(Required action): Give back an exact copy of the entries beneath, minus the pictures.

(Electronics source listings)
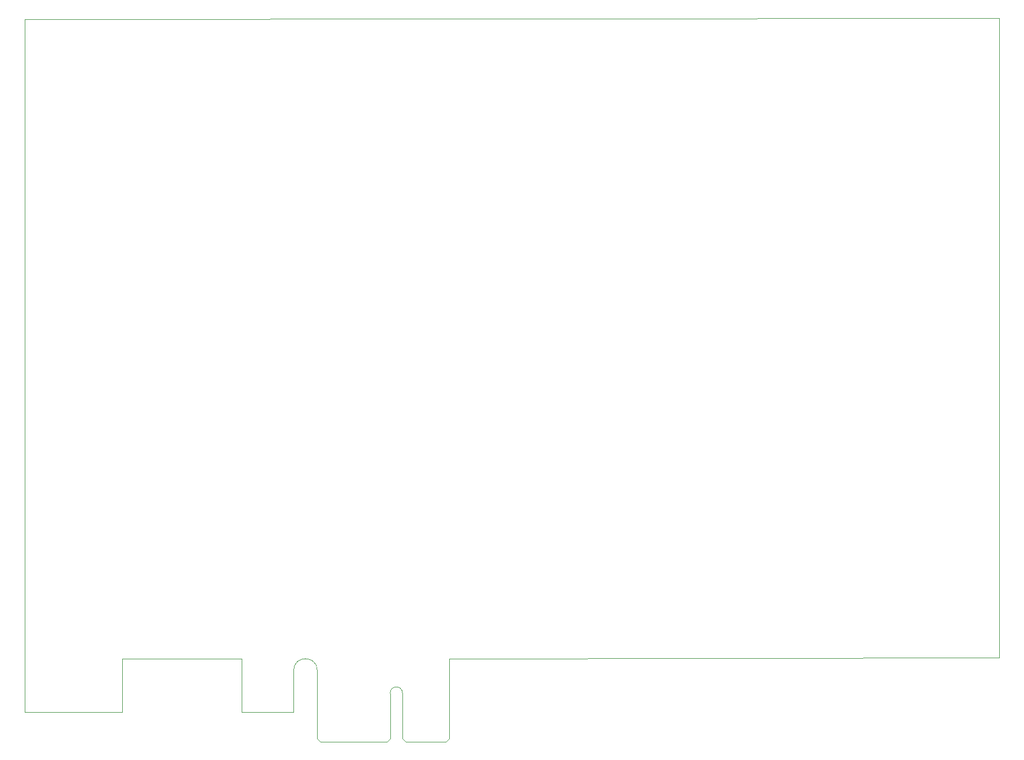
<source format=gbr>
G04 #@! TF.GenerationSoftware,KiCad,Pcbnew,(5.1.2)-2*
G04 #@! TF.CreationDate,2019-10-16T15:44:06+08:00*
G04 #@! TF.ProjectId,BrainPower,42726169-6e50-46f7-9765-722e6b696361,rev?*
G04 #@! TF.SameCoordinates,Original*
G04 #@! TF.FileFunction,Profile,NP*
%FSLAX46Y46*%
G04 Gerber Fmt 4.6, Leading zero omitted, Abs format (unit mm)*
G04 Created by KiCad (PCBNEW (5.1.2)-2) date 2019-10-16 15:44:06*
%MOMM*%
%LPD*%
G04 APERTURE LIST*
%ADD10C,0.100000*%
G04 APERTURE END LIST*
D10*
X131930000Y-155879600D02*
X138130000Y-155879600D01*
X138130000Y-155879600D02*
X138630000Y-155379600D01*
X131430000Y-155379600D02*
X131930000Y-155879600D01*
X129030000Y-155879600D02*
X129530000Y-155379600D01*
X131430000Y-155379600D02*
X131430000Y-148429600D01*
X138630000Y-155379600D02*
X138630000Y-143129600D01*
X118330000Y-155379600D02*
X118830000Y-155879600D01*
X73330000Y-151379600D02*
X73330000Y-44729600D01*
X138630000Y-143129600D02*
X223202500Y-142981680D01*
X129530000Y-155379600D02*
X129530000Y-148429600D01*
X114680000Y-151379600D02*
X114680000Y-144954600D01*
X118830000Y-155879600D02*
X129030000Y-155879600D01*
X106680000Y-151379600D02*
X114680000Y-151379600D01*
X88330000Y-151379600D02*
X88330000Y-143129600D01*
X88330000Y-143129600D02*
X106680000Y-143129600D01*
X223202500Y-142981680D02*
X223202500Y-44571920D01*
X106680000Y-151379600D02*
X106680000Y-143129600D01*
X73330000Y-151379600D02*
X88330000Y-151379600D01*
X73330000Y-44729600D02*
X223202500Y-44571920D01*
X129530000Y-148429600D02*
G75*
G02X131430000Y-148429600I950000J0D01*
G01*
X114680000Y-144954600D02*
G75*
G02X118330000Y-144954600I1825000J0D01*
G01*
X118330000Y-155379600D02*
X118330000Y-144954600D01*
M02*

</source>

(Response area):
<source format=gbr>
G04 #@! TF.GenerationSoftware,KiCad,Pcbnew,(5.1.2)-2*
G04 #@! TF.CreationDate,2019-10-16T15:44:06+08:00*
G04 #@! TF.ProjectId,BrainPower,42726169-6e50-46f7-9765-722e6b696361,rev?*
G04 #@! TF.SameCoordinates,Original*
G04 #@! TF.FileFunction,Profile,NP*
%FSLAX46Y46*%
G04 Gerber Fmt 4.6, Leading zero omitted, Abs format (unit mm)*
G04 Created by KiCad (PCBNEW (5.1.2)-2) date 2019-10-16 15:44:06*
%MOMM*%
%LPD*%
G04 APERTURE LIST*
%ADD10C,0.100000*%
G04 APERTURE END LIST*
D10*
X131930000Y-155879600D02*
X138130000Y-155879600D01*
X138130000Y-155879600D02*
X138630000Y-155379600D01*
X131430000Y-155379600D02*
X131930000Y-155879600D01*
X129030000Y-155879600D02*
X129530000Y-155379600D01*
X131430000Y-155379600D02*
X131430000Y-148429600D01*
X138630000Y-155379600D02*
X138630000Y-143129600D01*
X118330000Y-155379600D02*
X118830000Y-155879600D01*
X73330000Y-151379600D02*
X73330000Y-44729600D01*
X138630000Y-143129600D02*
X223202500Y-142981680D01*
X129530000Y-155379600D02*
X129530000Y-148429600D01*
X114680000Y-151379600D02*
X114680000Y-144954600D01*
X118830000Y-155879600D02*
X129030000Y-155879600D01*
X106680000Y-151379600D02*
X114680000Y-151379600D01*
X88330000Y-151379600D02*
X88330000Y-143129600D01*
X88330000Y-143129600D02*
X106680000Y-143129600D01*
X223202500Y-142981680D02*
X223202500Y-44571920D01*
X106680000Y-151379600D02*
X106680000Y-143129600D01*
X73330000Y-151379600D02*
X88330000Y-151379600D01*
X73330000Y-44729600D02*
X223202500Y-44571920D01*
X129530000Y-148429600D02*
G75*
G02X131430000Y-148429600I950000J0D01*
G01*
X114680000Y-144954600D02*
G75*
G02X118330000Y-144954600I1825000J0D01*
G01*
X118330000Y-155379600D02*
X118330000Y-144954600D01*
M02*

</source>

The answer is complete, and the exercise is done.